▸ **ENUNCIADO**
Enumera todas las fechas que se mencionan en el fragmento sobre la retribución del sobreesfuerzo.

▸ **FRAGMENTO PROPORCIONADO**
______

Y justifican que, también ahora, el pronunciamiento sea el mismo pues lo que interesa el actor es precisamente que se reconozca su derecho al cobro de las horas de exceso prestadas por encima de su jornada habitual en cuantía proporcional a su retribución mensual con carácter retroactivo y por períodos en los que se encontraba vigente la normativa expuesta.
TERCERO .- Como anticipábamos y refleja de manera expresa la Resolución impugnada, la Orden General núm. 10 de 16 de junio de 2006, sobre regulación del sistema de gestión del complemento de productividad y de retribución de los sobreesfuerzos realizados por el personal con motivo del servicio, ha venido a modificar el sistema anterior retribuyendo las horas de exceso al margen de la productividad y bajo el concepto de sobreesfuerzo que articula en dos modalidades, una relacionada con la prestación de servicio en días festivos y horario nocturno y otra, que sería la aquí controvertida, para compensar lo que denomina superación del tiempo de servicio de referencia. Esta segunda modalidad se regula en el artículo 12, al que ha dado nueva redacción la Orden General de 29 de diciembre de 2006, y en el que se dispone, bajo la rúbrica 'Sobreesfuerzo por superación del tiempo de servicio de referencia', lo siguiente: 'Este sobreesfuerzo se retribuirá en los mismos casos y circunstancias que los establecidos en el primer párrafo del artículo anterior, referido a la prestación del servicio en días festivos y horario nocturno. Será retribuida la superación del tiempo de servicio de referencia del personal de la Guardia Civil que se produzca en los períodos trimestrales comprendidos entre el 1 de enero y el 31 de diciembre de cada año. El esfuerzo de referencia será de 37,5 horas semanales, las cuales se computarán mensualmente. El saldo mensual resultante de la diferencia entre el esfuerzo de referencia del mes y el tiempo de servicio efectivamente prestado, medido en horas reales, se acumulará y, en su caso, compensará, a lo largo del período trimestral que corresponda. Si al último día de cada trimestre el saldo fuera positivo dará lugar a la retribución regulada en el presente artículo y si fuera negativo no tendrá repercusión económica para el interesado. En los casos de reducción del tiempo de servicio, el esfuerzo de referencia se reducirá en la misma proporción que aquél en los días en los que se haya concedido dicha reducción. Las definiciones y la fórmula de cálculo necesarias para la gestión de esta retribución son las reflejadas en el anexo V de las presentes normas. La superación en horas reales del tiempo de servicio de referencia deberá quedar documentalmente justificada por el mando que nombró el servicio que dio lugar a dicha superación.'.

______

▸ **DATOS PROPORCIONADOS**
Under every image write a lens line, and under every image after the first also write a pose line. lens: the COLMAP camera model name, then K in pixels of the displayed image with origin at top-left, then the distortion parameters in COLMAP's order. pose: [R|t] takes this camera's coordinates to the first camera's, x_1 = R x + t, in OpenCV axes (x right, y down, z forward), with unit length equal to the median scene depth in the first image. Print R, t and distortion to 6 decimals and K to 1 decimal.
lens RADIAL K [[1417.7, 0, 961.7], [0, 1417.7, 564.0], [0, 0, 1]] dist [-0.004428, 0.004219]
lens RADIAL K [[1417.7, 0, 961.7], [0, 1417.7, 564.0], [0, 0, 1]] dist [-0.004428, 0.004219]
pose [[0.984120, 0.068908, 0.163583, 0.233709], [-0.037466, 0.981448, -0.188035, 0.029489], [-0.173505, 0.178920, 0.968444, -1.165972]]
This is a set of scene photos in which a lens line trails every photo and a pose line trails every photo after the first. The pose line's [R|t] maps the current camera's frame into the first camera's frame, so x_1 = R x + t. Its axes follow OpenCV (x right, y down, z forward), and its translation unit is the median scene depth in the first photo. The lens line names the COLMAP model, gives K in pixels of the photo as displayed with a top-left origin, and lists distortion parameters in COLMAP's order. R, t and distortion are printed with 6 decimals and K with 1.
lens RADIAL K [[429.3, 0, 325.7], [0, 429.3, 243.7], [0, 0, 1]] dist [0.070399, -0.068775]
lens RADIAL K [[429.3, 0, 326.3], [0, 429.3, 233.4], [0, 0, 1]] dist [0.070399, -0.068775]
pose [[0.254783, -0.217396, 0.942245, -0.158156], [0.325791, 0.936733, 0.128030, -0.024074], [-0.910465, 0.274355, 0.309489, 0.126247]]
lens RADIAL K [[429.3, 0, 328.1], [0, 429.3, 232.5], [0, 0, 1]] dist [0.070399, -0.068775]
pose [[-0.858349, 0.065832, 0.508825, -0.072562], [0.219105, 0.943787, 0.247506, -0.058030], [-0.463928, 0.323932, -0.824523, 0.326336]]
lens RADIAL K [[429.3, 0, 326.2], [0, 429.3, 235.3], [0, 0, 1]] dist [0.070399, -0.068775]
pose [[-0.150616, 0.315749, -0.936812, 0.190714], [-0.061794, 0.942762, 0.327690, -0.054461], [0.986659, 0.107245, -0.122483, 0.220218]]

______

▸ **SOLUCIÓN**
- 16 de junio de 2006
- 29 de diciembre de 2006
- 1 de enero
- 31 de diciembre